Dazu kommen in diesen quasi-poststaatlichen Räumen jeweils "Hinterlande" – sie sind die Feeder Areas für immer dräuende gewaltsame Auseinandersetzungen. In Bosnien-Herzegowina ist die Republika Srpska, eine von zwei Entitäten im Staat. In der überwiegend proserbischen Entität gibt es vernehmbar Sezessionsbestrebungen und den Wunsch nach einem Anschluss an Serbien.
Zur Fragilität von Staatlichkeit und Frieden trägt als weiterer Faktor die Kontrolle von Mikroterritorien durch paramilitärische Gruppen und Milizen, durch internationale Truppen, oder durch regionale Polizeien bei.
Bosnien-Herzegowina ist – wie viele andere Staaten im Nachkriegszustand – ein Territorium, in dem als Ergebnis von Friedensschlüssen multiple Governance-Ebenen existieren, neben- und übereinanderliegende Ordnungen, die teilweise kooperieren und sich teilweise blockieren. Ein Monopol im Hobbes'schen Sinne hat der Staat ebenso wenig auf Sicherheit, wie auf Wohlfahrt oder Repräsentation. Die Demokratie entbehrt eines Demos.
Territorien, in denen sich derzeit Friedensprozesse vollziehen, sind ein Brennglas für Globalisierung – Assemblagen unterschiedlicher Ordnungen, in denen Territorium, Recht und Autorität nicht in eins fallen. So herum betrachtet sind die zahlreichen Post-Konflikt-Regionen echte Avantgarde und es drängt sich die Frage auf, weshalb Praktiker und Theoretiker noch immer nach (nationalstaatlichen) Alternativen für diese Territorien fragen, anstatt anzuerkennen, dass diese die zeitgenössische Alternative sind.

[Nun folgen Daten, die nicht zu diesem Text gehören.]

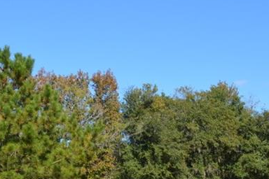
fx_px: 598
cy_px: 217
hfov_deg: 24.3
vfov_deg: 16.3
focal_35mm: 80
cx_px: 4
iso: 140
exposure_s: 1/250
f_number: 8
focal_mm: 20
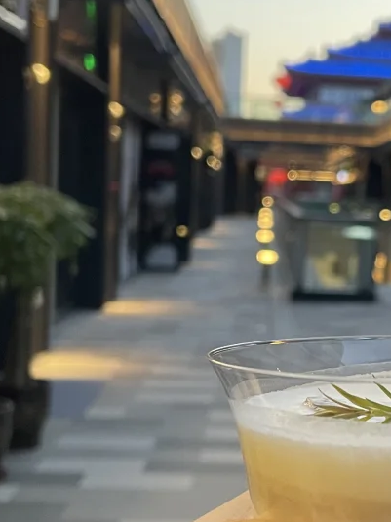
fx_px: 1055
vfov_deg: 27.8
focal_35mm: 70
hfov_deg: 20.4
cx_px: 384
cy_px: 296
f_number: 1.6
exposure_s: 1/77
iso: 125
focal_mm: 4.2
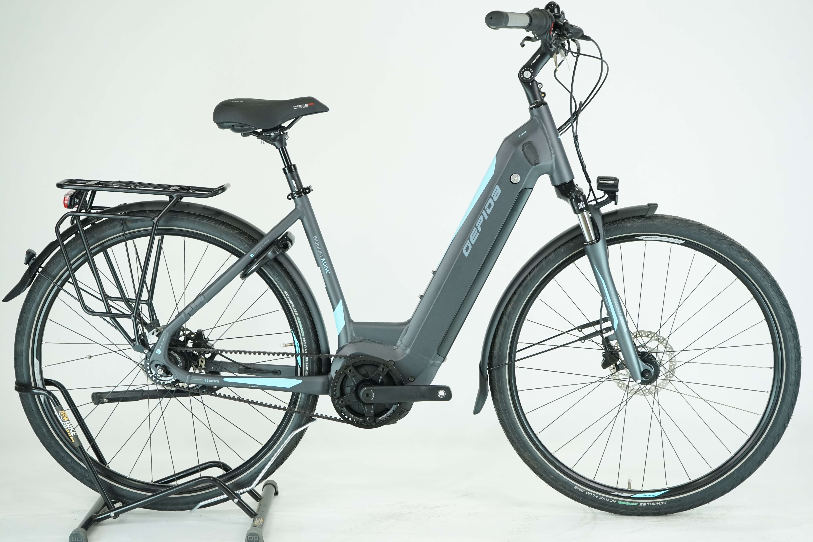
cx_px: 406
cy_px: 271
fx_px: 1355
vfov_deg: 22.6
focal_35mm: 60
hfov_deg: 33.4
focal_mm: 60
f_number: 5.6
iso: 1600
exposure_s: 1/200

Neben Traumatisierung und Gewalterfahrung macht auch das Fehlen verlässlicher Strukturen Nachkriegsgesellschaften fast ausnahmslos gewaltoffener. Nach dem Krieg entsteht eine spezifische Qualität von Post-Staatlichkeit und Gewaltordnungen, die den Aufruf zum Kampf um Freiheit und Souveränität im jetzigen Krieg zur Farce macht.